- [DESCRIPTION OF THE TASK]:
Copy out every line of each item below word for word, omitting the pictures.

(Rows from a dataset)

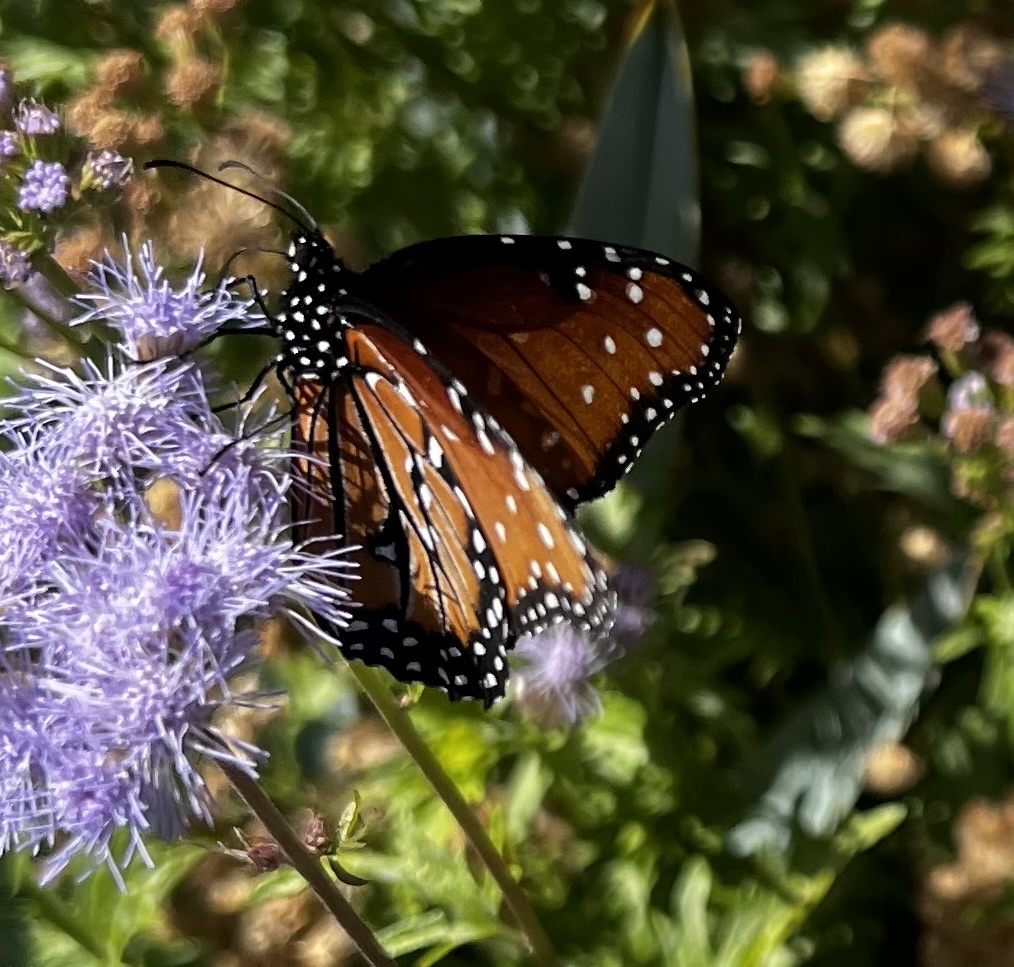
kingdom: Animalia
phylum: Arthropoda
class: Insecta
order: Lepidoptera
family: Nymphalidae
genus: Danaus
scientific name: Danaus gilippus
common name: Queen
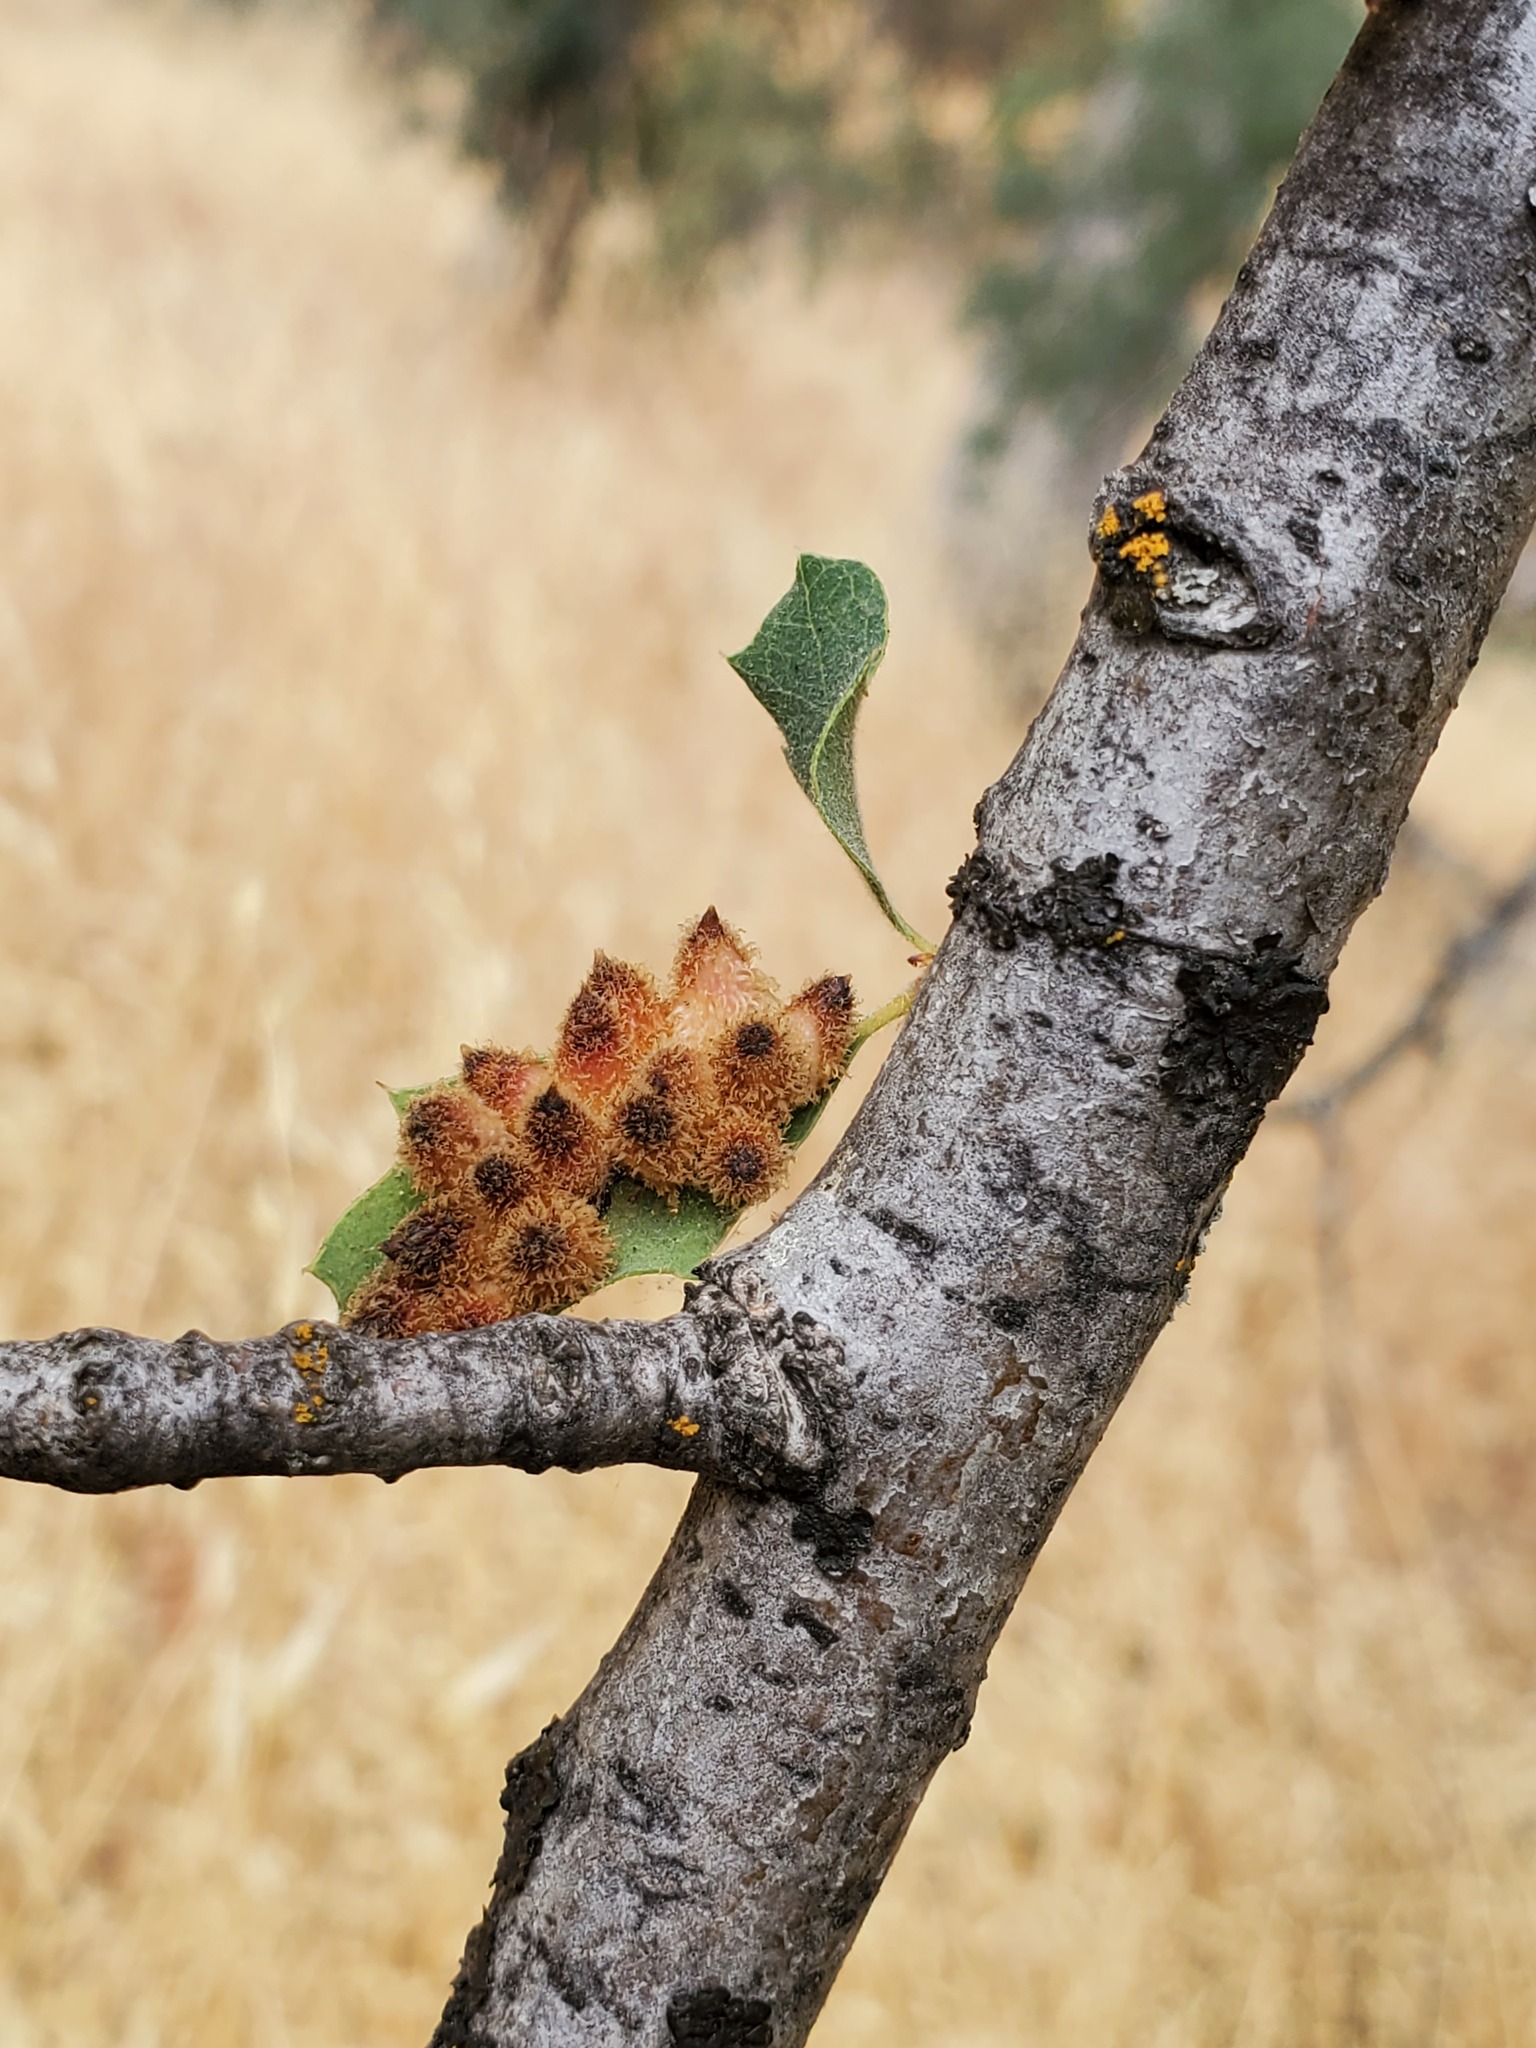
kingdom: Animalia
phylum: Arthropoda
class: Insecta
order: Hymenoptera
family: Cynipidae
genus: Andricus
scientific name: Andricus
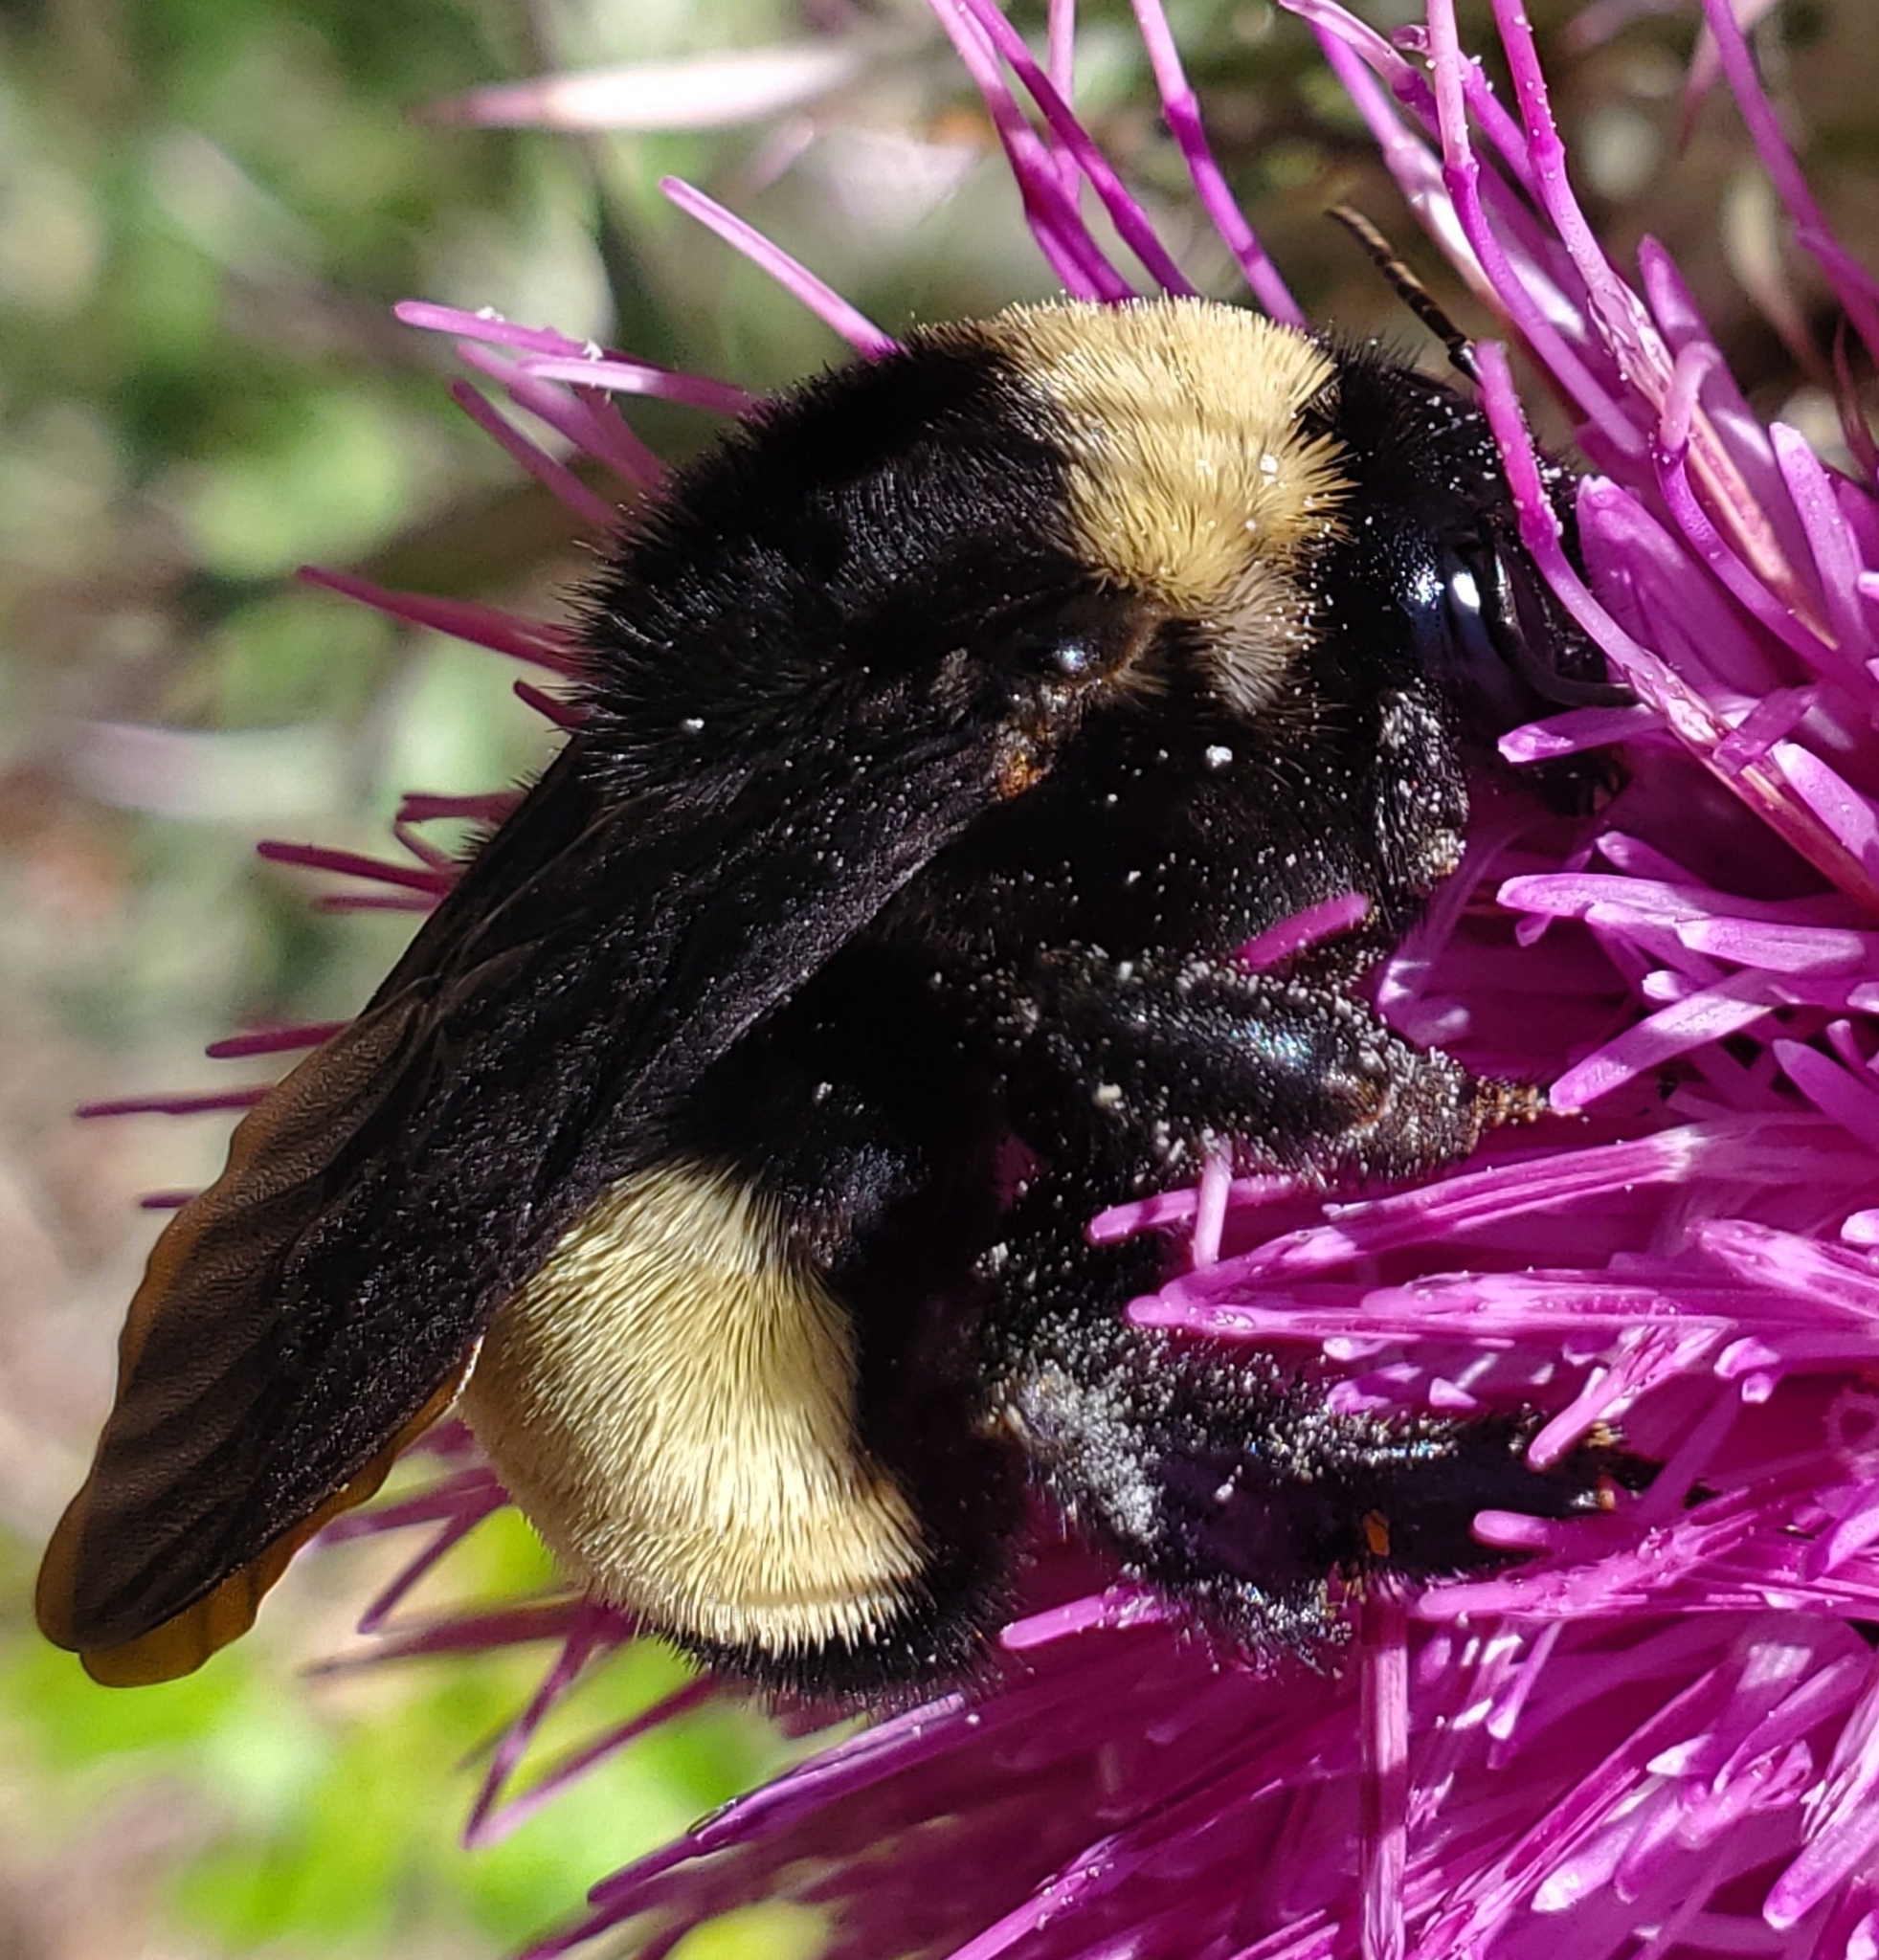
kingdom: Animalia
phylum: Arthropoda
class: Insecta
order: Hymenoptera
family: Apidae
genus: Bombus
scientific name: Bombus pensylvanicus
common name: Bumble bee
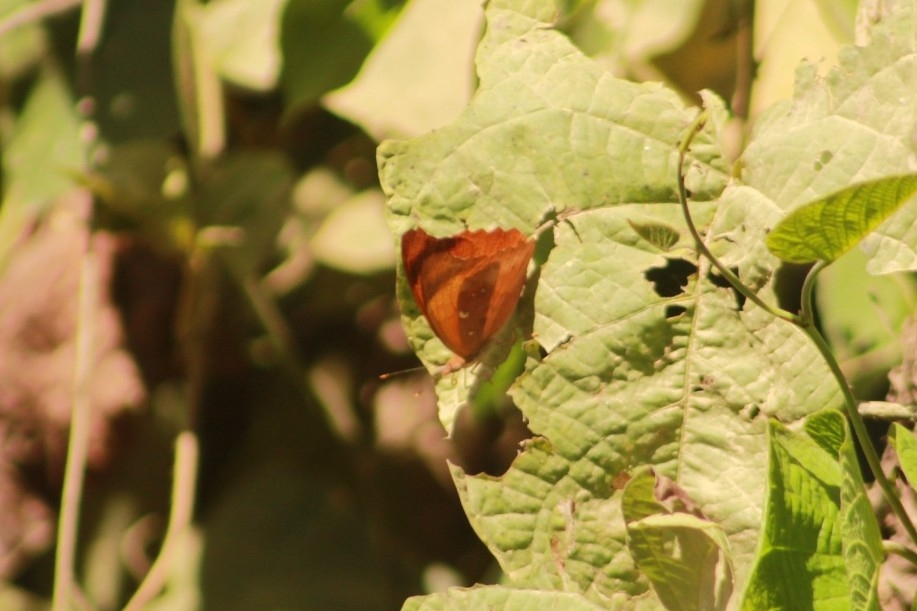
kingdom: Animalia
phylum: Arthropoda
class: Insecta
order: Lepidoptera
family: Nymphalidae
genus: Temenis
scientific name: Temenis laothoe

- [FINAL ANSWER]:
kingdom: Animalia
phylum: Arthropoda
class: Insecta
order: Lepidoptera
family: Nymphalidae
genus: Danaus
scientific name: Danaus gilippus
common name: Queen
kingdom: Animalia
phylum: Arthropoda
class: Insecta
order: Hymenoptera
family: Cynipidae
genus: Andricus
scientific name: Andricus
kingdom: Animalia
phylum: Arthropoda
class: Insecta
order: Hymenoptera
family: Apidae
genus: Bombus
scientific name: Bombus pensylvanicus
common name: Bumble bee
kingdom: Animalia
phylum: Arthropoda
class: Insecta
order: Lepidoptera
family: Nymphalidae
genus: Temenis
scientific name: Temenis laothoe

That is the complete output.